### GIVEN DATA
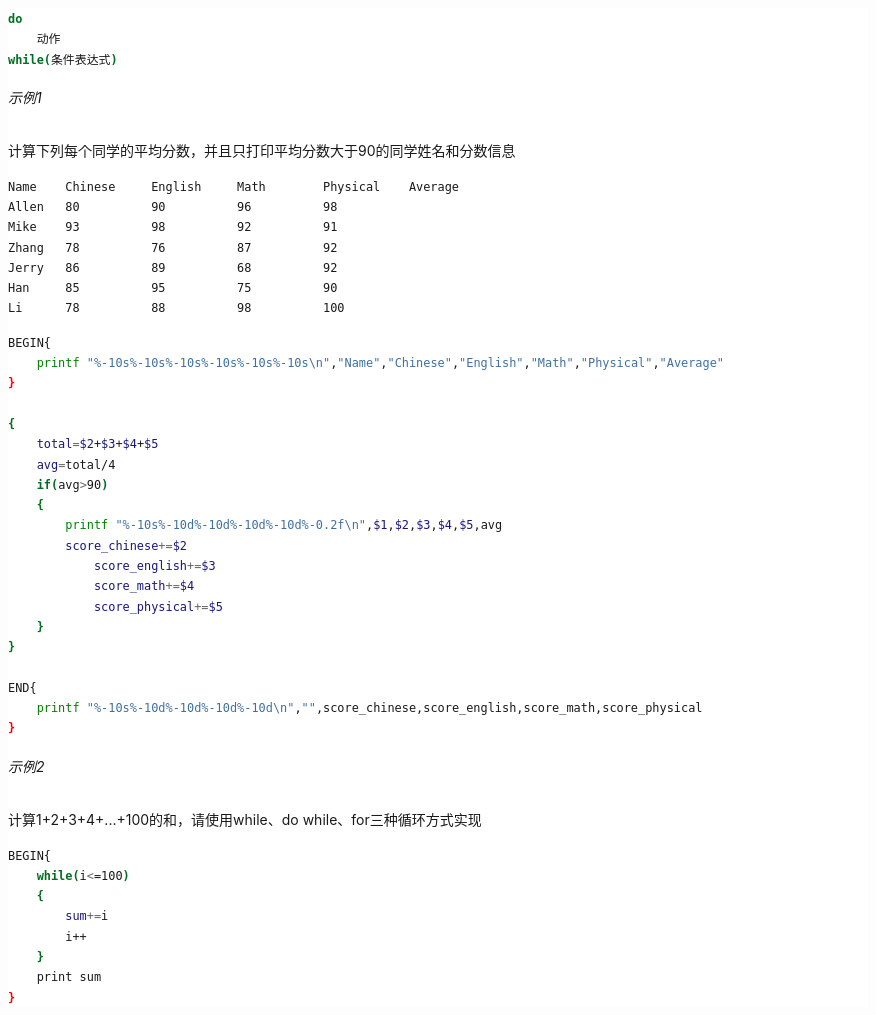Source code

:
 ```bash
do
	动作
while(条件表达式)
```

###### 示例1

计算下列每个同学的平均分数，并且只打印平均分数大于90的同学姓名和分数信息

```tex
Name	Chinese		English		Math		Physical	Average
Allen	80			90			96			98
Mike	93			98			92			91
Zhang	78			76			87			92
Jerry	86			89			68			92
Han		85			95			75			90
Li		78			88			98			100	
```

```bash
BEGIN{
	printf "%-10s%-10s%-10s%-10s%-10s%-10s\n","Name","Chinese","English","Math","Physical","Average"
}

{
	total=$2+$3+$4+$5
	avg=total/4
	if(avg>90)
	{
		printf "%-10s%-10d%-10d%-10d%-10d%-0.2f\n",$1,$2,$3,$4,$5,avg
		score_chinese+=$2
        	score_english+=$3
        	score_math+=$4
        	score_physical+=$5
	}
}

END{
	printf "%-10s%-10d%-10d%-10d%-10d\n","",score_chinese,score_english,score_math,score_physical
}
```

###### 示例2

计算1+2+3+4+...+100的和，请使用while、do while、for三种循环方式实现

```bash
BEGIN{
	while(i<=100)
	{
		sum+=i
		i++
	}
	print sum
}
```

### INSTRUCTIONS FOR THE TASK
Wherever the word "while" turns up in a line of the entries above, copy that line.

### RESPONSE TO THE EXERCISE
while(条件表达式)
计算1+2+3+4+...+100的和，请使用while、do while、for三种循环方式实现
	while(i<=100)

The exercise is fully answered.